Problem: In the diagram below, points $A$, $B$, $C$, and $P$ are situated so that $PA=2$, $PB=3$, $PC=4$, and $BC=5$. What is the maximum possible area of $\triangle ABC$? [asy]
defaultpen(linewidth(0.8)); size(150);
pair B = (0,0), C = (5,0), A = (2,3), P = (2.2,2);
draw(A--B--C--cycle^^B--P^^C--P^^A--P);
label("$A$",A,N); label("$B$",B,S); label("$C$",C,S); label("$P$",P,S);
[/asy]
Explanation: We first observe that by the Pythagorean theorem $\triangle PBC$ must be a right triangle with right angle at $P$, since $PB=3$, $PC=4$, and $BC=5$.
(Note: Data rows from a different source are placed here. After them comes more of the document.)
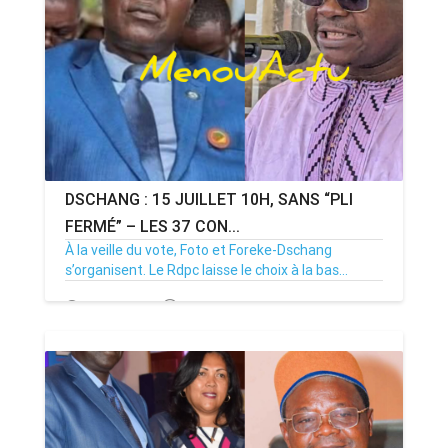
DSCHANG : 15 JUILLET 10H, SANS “PLI
FERMÉ” – LES 37 CON...
À la veille du vote, Foto et Foreke-Dschang
s’organisent. Le Rdpc laisse le choix à la bas...
14/07/26
Par MenouActu
0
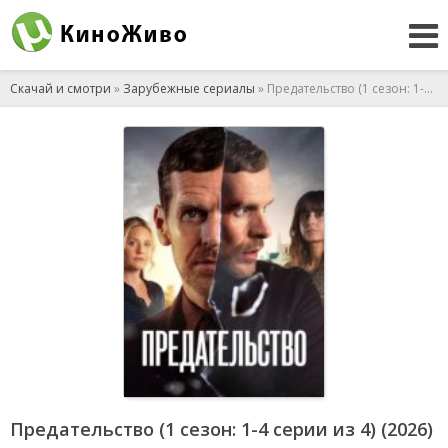
Скачай и смотри
»
Зарубежные сериалы
» Предательство (1 сезон: 1-4 серии из 4) (2026)
Предательство (1 сезон: 1-4 серии из 4) (2026)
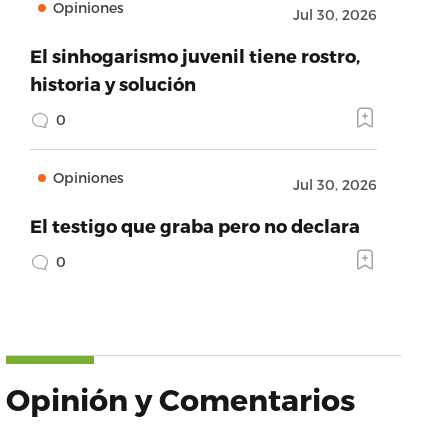
Opiniones
Jul 30, 2026
El sinhogarismo juvenil tiene rostro,
historia y solución
0
Opiniones
Jul 30, 2026
El testigo que graba pero no declara
0
Opinión y Comentarios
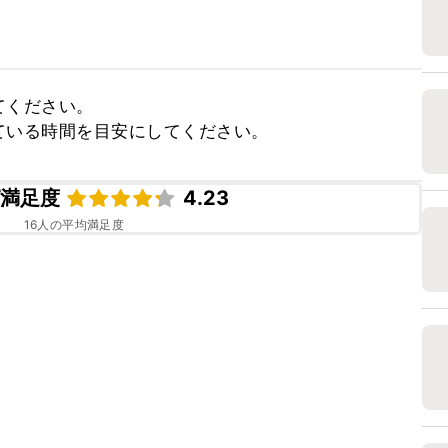
ください。

ている時間を目安にしてください。
ピ満足度
4.23
16
人の平均満足度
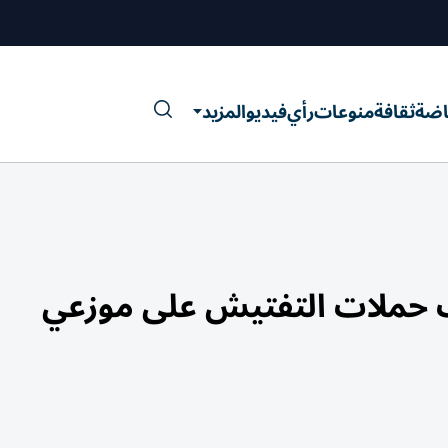
اضة
ثقافة
منوعات
رأي
فيديو
المزيد
ف حملات التفتيش على موزعي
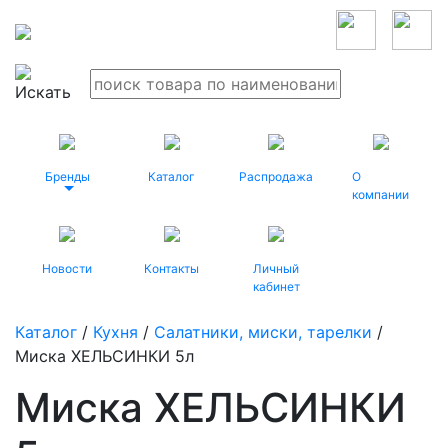
Бренды
Каталог
Распродажа
О
компании
Новости
Контакты
Личный
кабинет
Каталог
/
Кухня
/
Салатники, миски, тарелки
/
Миска ХЕЛЬСИНКИ 5л
Миска ХЕЛЬСИНКИ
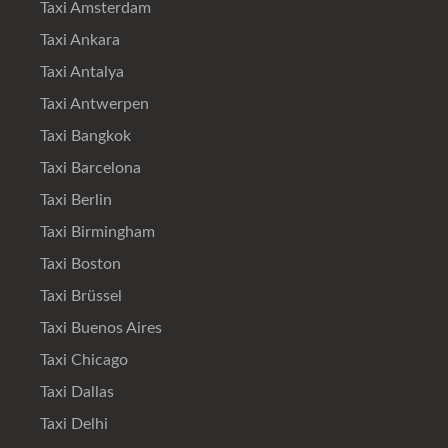
Taxi Amsterdam
Taxi Ankara
Taxi Antalya
Taxi Antwerpen
Taxi Bangkok
Taxi Barcelona
Taxi Berlin
Taxi Birmingham
Taxi Boston
Taxi Brüssel
Taxi Buenos Aires
Taxi Chicago
Taxi Dallas
Taxi Delhi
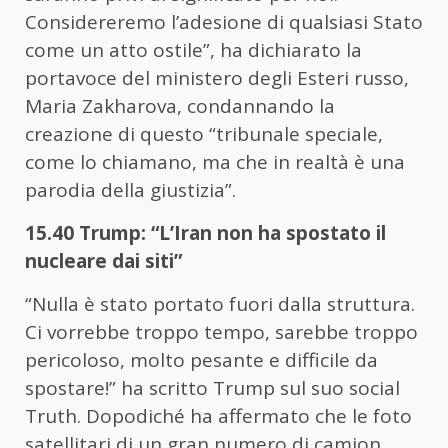
Considereremo l’adesione di qualsiasi Stato
come un atto ostile”, ha dichiarato la
portavoce del ministero degli Esteri russo,
Maria Zakharova, condannando la
creazione di questo “tribunale speciale,
come lo chiamano, ma che in realtà è una
parodia della giustizia”.
15.40 Trump: “L’Iran non ha spostato il
nucleare dai siti”
“Nulla è stato portato fuori dalla struttura.
Ci vorrebbe troppo tempo, sarebbe troppo
pericoloso, molto pesante e difficile da
spostare!” ha scritto Trump sul suo social
Truth. Dopodiché ha affermato che le foto
satellitari di un gran numero di camion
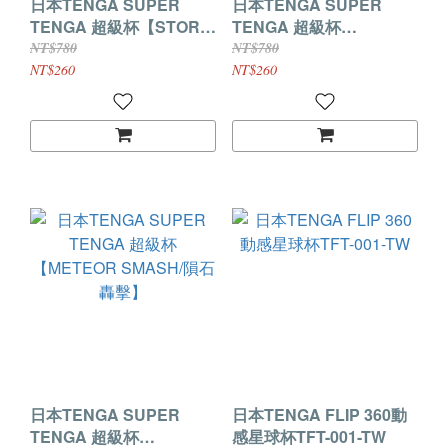
日本TENGA SUPER
日本TENGA SUPER
TENGA 超級杯【STORM
TENGA 超級杯
CRASH/暴風衝擊】
【TORNADO BLAST/旋
NT$780
NT$780
風爆擊】
NT$260
NT$260
日本TENGA SUPER
日本TENGA FLIP 360動
TENGA 超級杯
感星球杯TFT-001-TW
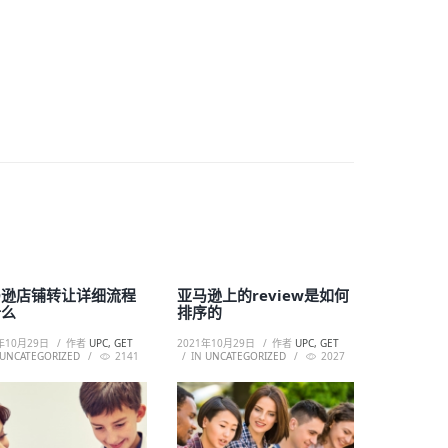
马逊店铺转让详细流程
亚马逊上的review是如何
什么
排序的
年10月29日
作者
UPC, GET
2021年10月29日
作者
UPC, GET
UNCATEGORIZED
2141
IN
UNCATEGORIZED
2027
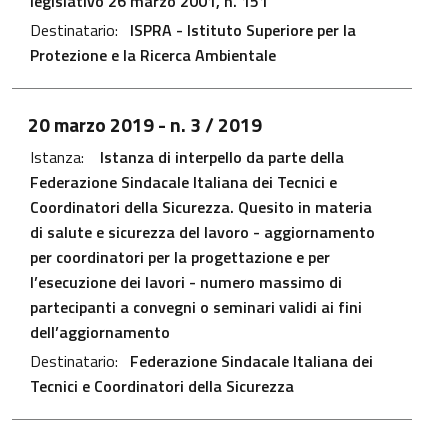
legislativo 26 marzo 2001, n. 151
Destinatario:
ISPRA - Istituto Superiore per la
Protezione e la Ricerca Ambientale
File PDF - Apre in una nuova scheda
20 marzo 2019
- n. 3 / 2019
Istanza:
Istanza di interpello da parte della
Federazione Sindacale Italiana dei Tecnici e
Coordinatori della Sicurezza. Quesito in materia
di salute e sicurezza del lavoro - aggiornamento
per coordinatori per la progettazione e per
l’esecuzione dei lavori - numero massimo di
partecipanti a convegni o seminari validi ai fini
dell’aggiornamento
Destinatario:
Federazione Sindacale Italiana dei
Tecnici e Coordinatori della Sicurezza
File PDF - Apre in una nuova scheda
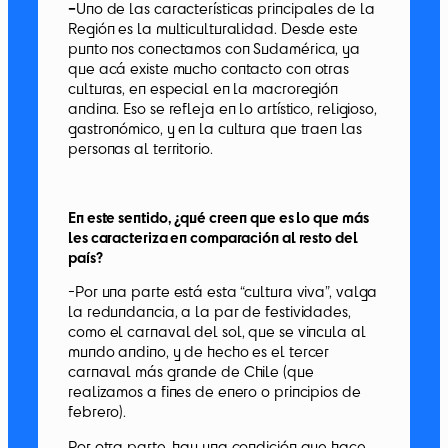
–
Uno de las características principales de la
Región es la multiculturalidad. Desde este
punto nos conectamos con Sudamérica, ya
que acá existe mucho contacto con otras
culturas, en especial en la macroregión
andina. Eso se refleja en lo artístico, religioso,
gastronómico, y en la cultura que traen las
personas al territorio.
En este sentido, ¿qué creen que es lo que más
les caracteriza en comparación al resto del
país?
-Por una parte está esta “cultura viva”, valga
la redundancia, a la par de festividades,
como el carnaval del sol, que se vincula al
mundo andino, y de hecho es el tercer
carnaval más grande de Chile (que
realizamos a fines de enero o principios de
febrero).
Por otra parte, hay una condición que hace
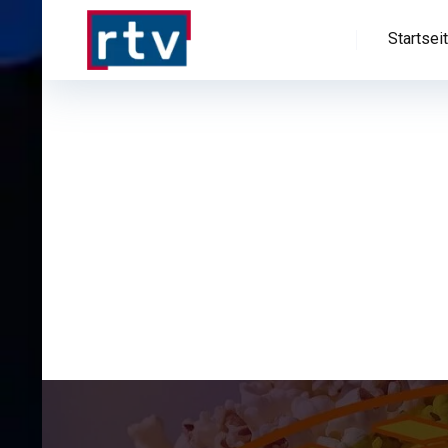
Startsei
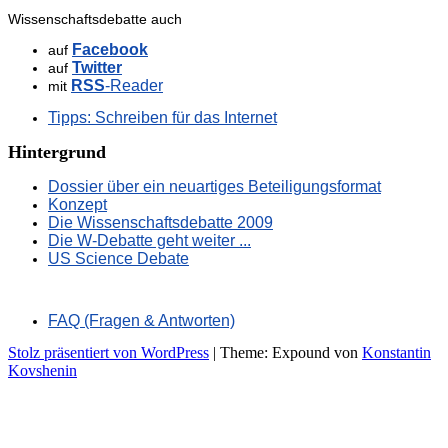
Wissenschaftsdebatte auch
Facebook
auf
Twitter
auf
RSS
-Reader
mit
Tipps: Schreiben für das Internet
Hintergrund
Dossier über ein neuartiges Beteiligungsformat
Konzept
Die Wissenschaftsdebatte 2009
Die W-Debatte geht weiter ...
US Science Debate
FAQ (Fragen & Antworten)
Stolz präsentiert von WordPress
|
Theme: Expound von
Konstantin
Kovshenin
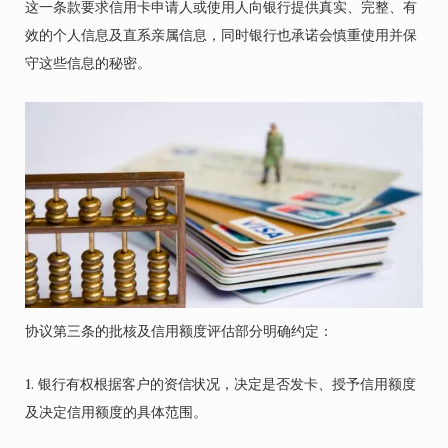
这一条款要求信用卡申请人或使用人向银行提供真实、完整、有
效的个人信息及直系亲属信息，同时银行也承诺会慎重使用并保
守这些信息的秘密。
协议第三条的批核及信用额度评估部分明确约定：
1. 银行有权根据客户的资信状况，决定是否发卡、授予信用额度
及决定信用额度的具体范围。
$[\triangle PBC]=\frac{1}{2}(3)(4) = 6=\frac{1}{2}(PH)(5)$. Hence, the altitude $\overline{PH}$ from $P$ to $\overline{BC}$ has length $\frac{12}{5}$. Let $h$ be the length of the altitude from $A$ to $\overline{BC}$. Then $[\triangle ABC] = \frac{1}{2}(h)(5)$, so the area is maximized when $A$ is most high above $\overline {BC}$. Since $AP=2$, maximization occurs when $A$ is directly over $P$, leading to a height of $h=\frac{12}{5}+2=\frac{22}{5}$. In this case, \[[\triangle ABC] = \frac{1}{2} \left( \frac{22}{5} \right)(5)=\boxed{11}.\]